The primary aim was to evaluate DIALIVE’s safety in acute ACLF patients, while secondary aims were to assess clinical effects, device performance and effect on pathophysiologically relevant biomarkers. Safety was assessed in all patients. The secondary aims were assessed in a pre-specified subgroup of 30 patients who had at least three treatment sessions with DIALIVE.
The study, which involved multiple centres across Europe, was led by clinical investigator Banwari Agarwal, MBBS, MD, consultant in liver ICU at the Royal Free Hospital.
The study concluded that the DIALIVE system is safe. In addition, patients experienced significant improvements in all the main underlying pathophysiological mechanisms of ACLF. This included improvement in albumin function, reduction in products of cell death and endotoxin, restoration of endothelial function and cell signalling.

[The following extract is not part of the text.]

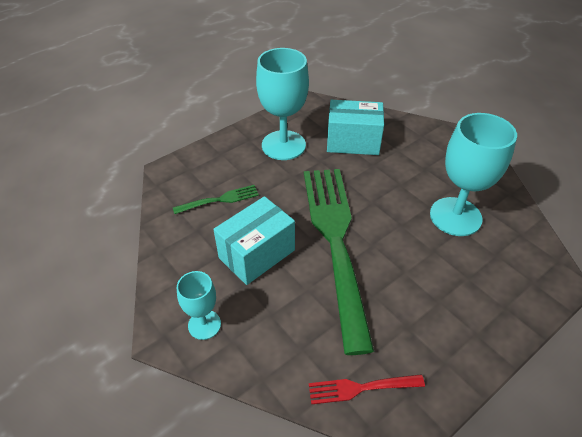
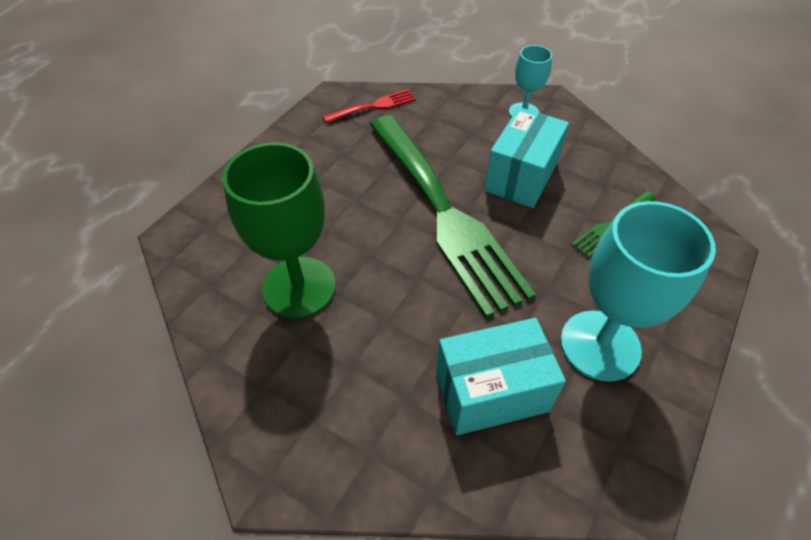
camera: 160 degrees right, 5 degrees up
turquoise goblet [430,113,517,236] -> green goblet [222,142,336,318]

Although the study was not powered for efficacy, it showed that the proportion of patients in which ACLF was resolved was greater with DIALIVE, and the time to resolution of ACLF was significantly reduced. It did not, however, reduce mortality. Larger clinical trials are needed to test DIALIVE’s efficacy and establish its safety.
“This is the first treatment that has shown such a rapid clinical effect in patients with ACLF,” said co-lead investigator Steffen Mitzner, MD, PhD, Fraunhofer IZI and Department of Medicine II, Division of Gastroenterology and Endocrinology, Rostock University Medical Center, Rostock, Germany.
“The patients that resolved ACLF remained free of ACLF for 28 days despite only being treated with the device for three days. The improvement in biomarkers underlying the pathophysiology of ACLF was sustained even five days after stopping therapy.”
“These data indicate that DIALIVE may be a disease-modifying therapy for ACLF patients and could impact the outcome of patients with ACLF, for which there is no available therapy except liver transplantation available to a very small minority of these patients,” Jalan concluded.
“The potential impact is huge if these data can be confirmed in larger clinical trials.”
“The positive results from this trial are great news for ACLF patients, and we are now preparing for a larger clinical trial,” added Carrie Morgan, Vice President, Clinical Operations, Yaqrit Discovery Ltd — a UCL spin-off company located in London, and producer of DIALIVE.